**Exercise description**: From the entries below, copy out all lines holding "manageCtrl".

Saved data entries:
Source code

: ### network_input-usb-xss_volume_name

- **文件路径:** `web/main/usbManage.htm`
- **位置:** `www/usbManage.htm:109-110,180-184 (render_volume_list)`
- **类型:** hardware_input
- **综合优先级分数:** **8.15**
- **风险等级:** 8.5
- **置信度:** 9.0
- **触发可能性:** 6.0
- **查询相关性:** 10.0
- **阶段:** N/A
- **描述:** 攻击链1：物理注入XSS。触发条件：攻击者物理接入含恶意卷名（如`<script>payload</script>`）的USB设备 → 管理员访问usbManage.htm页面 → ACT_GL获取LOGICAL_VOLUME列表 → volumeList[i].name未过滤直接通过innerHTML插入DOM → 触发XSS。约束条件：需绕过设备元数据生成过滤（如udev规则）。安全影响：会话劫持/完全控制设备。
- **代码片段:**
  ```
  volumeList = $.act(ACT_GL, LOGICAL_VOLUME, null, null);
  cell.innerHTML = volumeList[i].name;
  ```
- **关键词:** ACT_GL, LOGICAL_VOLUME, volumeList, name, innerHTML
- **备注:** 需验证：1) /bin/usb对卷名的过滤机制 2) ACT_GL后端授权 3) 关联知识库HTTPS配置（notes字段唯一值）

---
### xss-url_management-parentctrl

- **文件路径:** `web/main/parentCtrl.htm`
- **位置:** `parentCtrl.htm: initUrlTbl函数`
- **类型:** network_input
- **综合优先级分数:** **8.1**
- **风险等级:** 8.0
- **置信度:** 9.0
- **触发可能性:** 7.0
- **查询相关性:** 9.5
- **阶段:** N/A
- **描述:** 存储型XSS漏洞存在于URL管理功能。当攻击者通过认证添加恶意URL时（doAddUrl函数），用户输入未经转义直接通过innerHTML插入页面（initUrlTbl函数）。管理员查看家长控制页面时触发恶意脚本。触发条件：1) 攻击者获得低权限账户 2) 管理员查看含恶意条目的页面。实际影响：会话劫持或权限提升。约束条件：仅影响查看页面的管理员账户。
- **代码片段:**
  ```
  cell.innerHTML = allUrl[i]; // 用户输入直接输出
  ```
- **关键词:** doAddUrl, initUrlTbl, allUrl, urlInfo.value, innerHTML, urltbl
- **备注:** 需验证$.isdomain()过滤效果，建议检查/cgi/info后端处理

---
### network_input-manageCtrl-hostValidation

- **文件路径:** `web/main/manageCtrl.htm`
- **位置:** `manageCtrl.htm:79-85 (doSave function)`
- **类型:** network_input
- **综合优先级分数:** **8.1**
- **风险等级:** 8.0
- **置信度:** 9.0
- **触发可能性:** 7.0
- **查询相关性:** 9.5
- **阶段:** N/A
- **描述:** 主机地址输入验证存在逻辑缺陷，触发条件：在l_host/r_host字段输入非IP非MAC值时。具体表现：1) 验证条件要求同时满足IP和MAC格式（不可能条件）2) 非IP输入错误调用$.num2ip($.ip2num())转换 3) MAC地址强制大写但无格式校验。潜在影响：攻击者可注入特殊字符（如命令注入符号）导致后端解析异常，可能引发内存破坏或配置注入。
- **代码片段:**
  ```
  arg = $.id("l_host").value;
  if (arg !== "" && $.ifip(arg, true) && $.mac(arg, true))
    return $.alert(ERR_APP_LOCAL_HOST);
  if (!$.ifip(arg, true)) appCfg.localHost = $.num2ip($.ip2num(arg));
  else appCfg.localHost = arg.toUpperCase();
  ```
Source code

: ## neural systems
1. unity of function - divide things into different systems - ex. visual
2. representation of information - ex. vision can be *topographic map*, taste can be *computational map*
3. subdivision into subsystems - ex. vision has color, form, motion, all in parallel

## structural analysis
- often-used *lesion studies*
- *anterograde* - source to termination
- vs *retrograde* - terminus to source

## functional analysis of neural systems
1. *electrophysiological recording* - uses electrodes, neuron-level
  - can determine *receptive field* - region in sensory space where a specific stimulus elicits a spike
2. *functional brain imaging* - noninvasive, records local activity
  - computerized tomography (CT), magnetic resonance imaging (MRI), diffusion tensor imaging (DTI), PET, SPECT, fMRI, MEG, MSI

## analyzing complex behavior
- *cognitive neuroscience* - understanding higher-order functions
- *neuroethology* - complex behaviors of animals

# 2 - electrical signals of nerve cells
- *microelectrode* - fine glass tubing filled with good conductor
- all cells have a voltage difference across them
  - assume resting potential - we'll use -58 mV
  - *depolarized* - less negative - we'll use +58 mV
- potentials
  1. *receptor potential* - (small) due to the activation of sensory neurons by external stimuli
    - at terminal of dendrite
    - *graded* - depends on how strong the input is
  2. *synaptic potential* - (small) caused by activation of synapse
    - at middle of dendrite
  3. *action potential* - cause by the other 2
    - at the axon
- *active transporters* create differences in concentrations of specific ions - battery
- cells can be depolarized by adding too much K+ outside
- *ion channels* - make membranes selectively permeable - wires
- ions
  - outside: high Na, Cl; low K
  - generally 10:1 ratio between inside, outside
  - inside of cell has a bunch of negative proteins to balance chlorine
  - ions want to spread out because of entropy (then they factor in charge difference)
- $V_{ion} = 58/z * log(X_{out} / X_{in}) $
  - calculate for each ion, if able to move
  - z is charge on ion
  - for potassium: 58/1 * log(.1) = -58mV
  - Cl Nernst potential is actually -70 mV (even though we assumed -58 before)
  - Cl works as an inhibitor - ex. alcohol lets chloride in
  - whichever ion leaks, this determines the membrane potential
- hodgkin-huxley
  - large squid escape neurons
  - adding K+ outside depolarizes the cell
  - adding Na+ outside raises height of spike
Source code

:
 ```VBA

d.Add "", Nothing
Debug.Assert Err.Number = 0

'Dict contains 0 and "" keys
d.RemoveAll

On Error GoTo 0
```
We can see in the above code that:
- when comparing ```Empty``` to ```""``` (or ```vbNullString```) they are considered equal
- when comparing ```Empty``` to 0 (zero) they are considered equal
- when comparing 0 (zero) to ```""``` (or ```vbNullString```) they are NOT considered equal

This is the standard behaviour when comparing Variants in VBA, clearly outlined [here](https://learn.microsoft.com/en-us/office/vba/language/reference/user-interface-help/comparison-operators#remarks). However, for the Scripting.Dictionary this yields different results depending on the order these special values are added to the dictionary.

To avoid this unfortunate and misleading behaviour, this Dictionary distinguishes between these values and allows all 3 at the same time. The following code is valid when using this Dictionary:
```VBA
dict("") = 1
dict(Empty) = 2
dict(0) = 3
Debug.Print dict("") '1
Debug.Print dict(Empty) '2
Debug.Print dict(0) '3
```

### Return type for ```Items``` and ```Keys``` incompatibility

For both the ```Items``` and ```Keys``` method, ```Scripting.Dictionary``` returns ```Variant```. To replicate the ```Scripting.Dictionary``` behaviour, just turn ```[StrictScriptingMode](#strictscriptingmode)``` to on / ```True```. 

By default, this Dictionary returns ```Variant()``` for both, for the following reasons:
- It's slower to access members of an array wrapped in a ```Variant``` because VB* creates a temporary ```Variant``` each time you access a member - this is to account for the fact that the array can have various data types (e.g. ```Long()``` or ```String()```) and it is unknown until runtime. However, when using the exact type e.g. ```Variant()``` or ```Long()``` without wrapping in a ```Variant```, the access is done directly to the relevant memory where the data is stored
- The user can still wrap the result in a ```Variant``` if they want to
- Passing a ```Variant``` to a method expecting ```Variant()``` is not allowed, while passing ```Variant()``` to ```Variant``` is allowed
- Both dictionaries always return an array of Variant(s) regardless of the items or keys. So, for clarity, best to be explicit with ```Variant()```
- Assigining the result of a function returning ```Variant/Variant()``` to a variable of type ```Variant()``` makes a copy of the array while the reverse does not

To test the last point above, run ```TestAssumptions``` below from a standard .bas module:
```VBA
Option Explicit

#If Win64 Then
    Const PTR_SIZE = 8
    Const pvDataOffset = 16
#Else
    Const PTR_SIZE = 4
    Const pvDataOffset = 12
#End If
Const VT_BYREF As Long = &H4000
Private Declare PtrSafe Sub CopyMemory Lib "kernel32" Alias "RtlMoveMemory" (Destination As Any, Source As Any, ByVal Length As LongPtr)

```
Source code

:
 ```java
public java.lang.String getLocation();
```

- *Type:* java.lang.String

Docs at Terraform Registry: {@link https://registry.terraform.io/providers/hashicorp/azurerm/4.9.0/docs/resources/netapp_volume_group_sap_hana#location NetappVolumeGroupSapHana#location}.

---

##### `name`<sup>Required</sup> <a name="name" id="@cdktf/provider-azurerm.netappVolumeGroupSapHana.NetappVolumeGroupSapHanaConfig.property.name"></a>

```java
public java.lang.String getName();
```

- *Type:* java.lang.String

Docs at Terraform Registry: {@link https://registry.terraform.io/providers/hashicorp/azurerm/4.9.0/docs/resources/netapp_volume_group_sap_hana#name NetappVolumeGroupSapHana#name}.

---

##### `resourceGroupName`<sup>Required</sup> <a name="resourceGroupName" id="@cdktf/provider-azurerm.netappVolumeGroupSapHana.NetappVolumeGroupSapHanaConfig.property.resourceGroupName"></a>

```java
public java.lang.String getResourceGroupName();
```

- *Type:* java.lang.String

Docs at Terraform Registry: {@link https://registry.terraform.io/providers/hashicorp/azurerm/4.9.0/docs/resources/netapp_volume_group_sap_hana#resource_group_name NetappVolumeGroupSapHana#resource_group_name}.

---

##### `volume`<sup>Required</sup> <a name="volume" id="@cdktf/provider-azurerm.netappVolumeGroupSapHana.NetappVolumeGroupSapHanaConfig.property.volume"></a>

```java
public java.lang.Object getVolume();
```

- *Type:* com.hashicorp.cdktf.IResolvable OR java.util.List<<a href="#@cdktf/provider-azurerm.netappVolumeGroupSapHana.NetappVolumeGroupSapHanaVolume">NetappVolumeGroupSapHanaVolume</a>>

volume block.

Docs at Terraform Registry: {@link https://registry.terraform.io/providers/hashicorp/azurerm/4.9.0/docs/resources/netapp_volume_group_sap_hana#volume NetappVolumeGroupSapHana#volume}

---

**Result**:
### network_input-manageCtrl-hostValidation
- **文件路径:** `web/main/manageCtrl.htm`
- **位置:** `manageCtrl.htm:79-85 (doSave function)`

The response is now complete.